The phenomenal narrative engine of the Cromwell novels only fires in fits and starts in this flawed but but absorbing selection

Hilary Mantel
‘You go and make the tea and I’ll sit here and mind the gun’ … Hilary Mantel. Photograph: Ray Tang/Rex

Short stories have a way of turning innocent readers into exacting aestheticians. Their brevity invites us to engage with them as formal structures in a way that novels generally don't. We judge them as artefacts even as we consume them as narrative, and consciously or not, we demand all kinds of contradictory things from them. We want them to feel inventive but uncontrived, lifelike but extraordinary, surprising but inevitable, illuminating but mysterious, resolved but open-ended. It's a tall order, as anyone who has tried to write one will know.
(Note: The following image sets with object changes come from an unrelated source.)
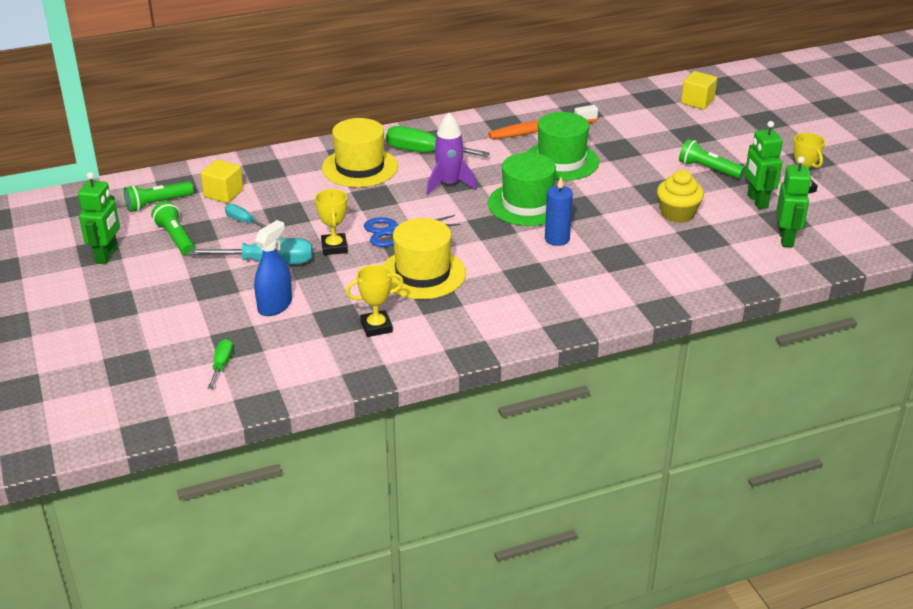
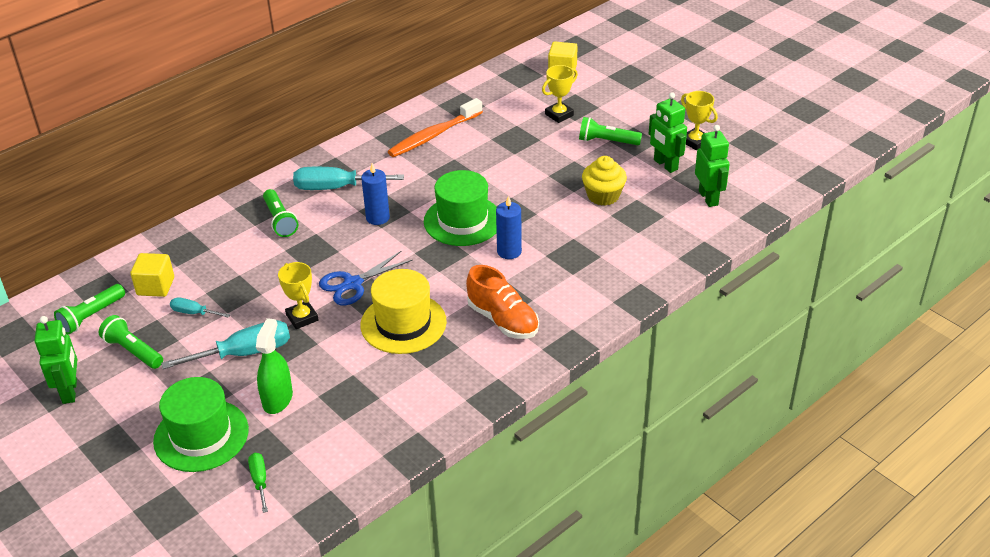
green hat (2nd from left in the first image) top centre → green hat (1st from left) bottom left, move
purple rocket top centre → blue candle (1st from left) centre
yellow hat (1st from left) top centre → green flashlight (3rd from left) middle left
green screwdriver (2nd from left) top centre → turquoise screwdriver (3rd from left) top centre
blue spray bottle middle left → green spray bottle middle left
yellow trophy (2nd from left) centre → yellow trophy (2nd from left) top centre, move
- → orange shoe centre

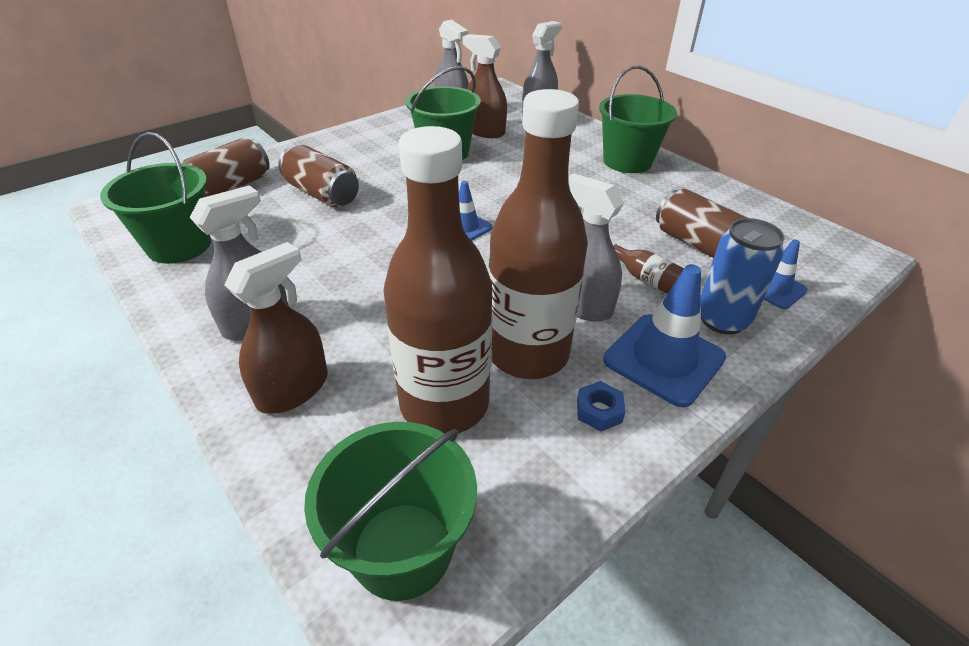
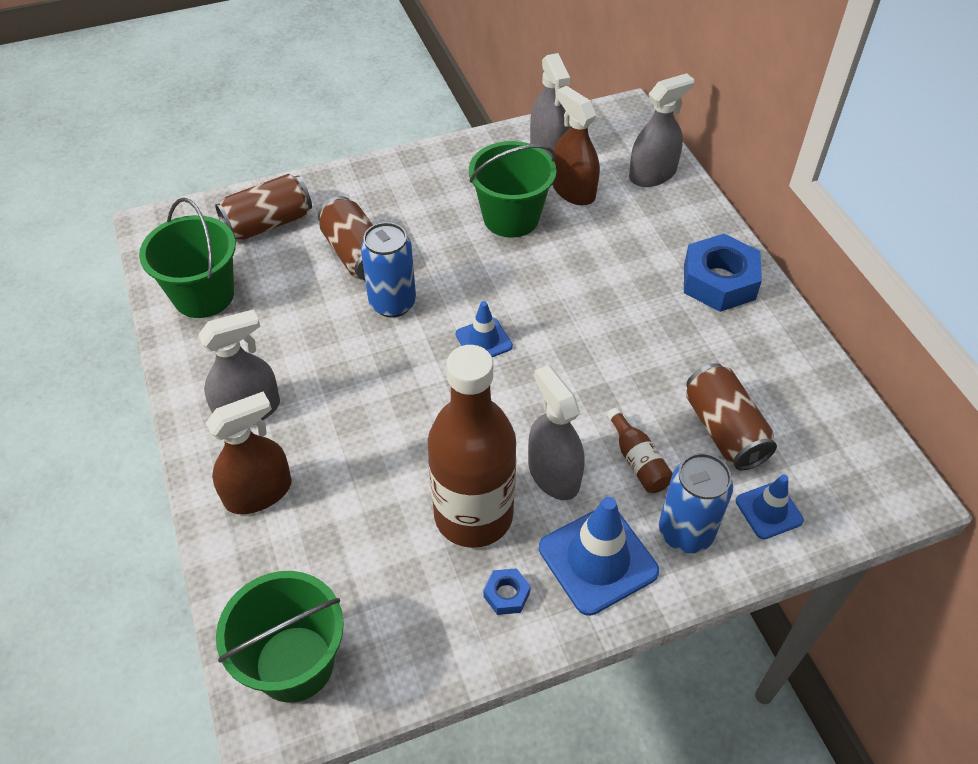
green bucket (4th from left) top centre → blue nut (2nd from left) middle right
brown bottle (1st from left) centre → -
- → blue can (1st from left) centre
    Hilary Mantel's collection opens and closes with stories of male intruders, the first of which, "Sorry to Disturb", beautifully fulfils all of the above criteria. Set in Saudi Arabia during the 80s, it charts a series of increasingly unwelcome visits by a Pakistani businessman to the married narrator's flat in Jeddah after she lets him in one day to use her phone.
    As Ijaz, the businessman, progresses from grateful stranger to possessive suitor, and the narrator finds herself trapped between his overbearing attentions and her own wish not to give offence, the story becomes a comedy of cross-cultural sexual politics that manages to be moving and disturbing as well as very funny.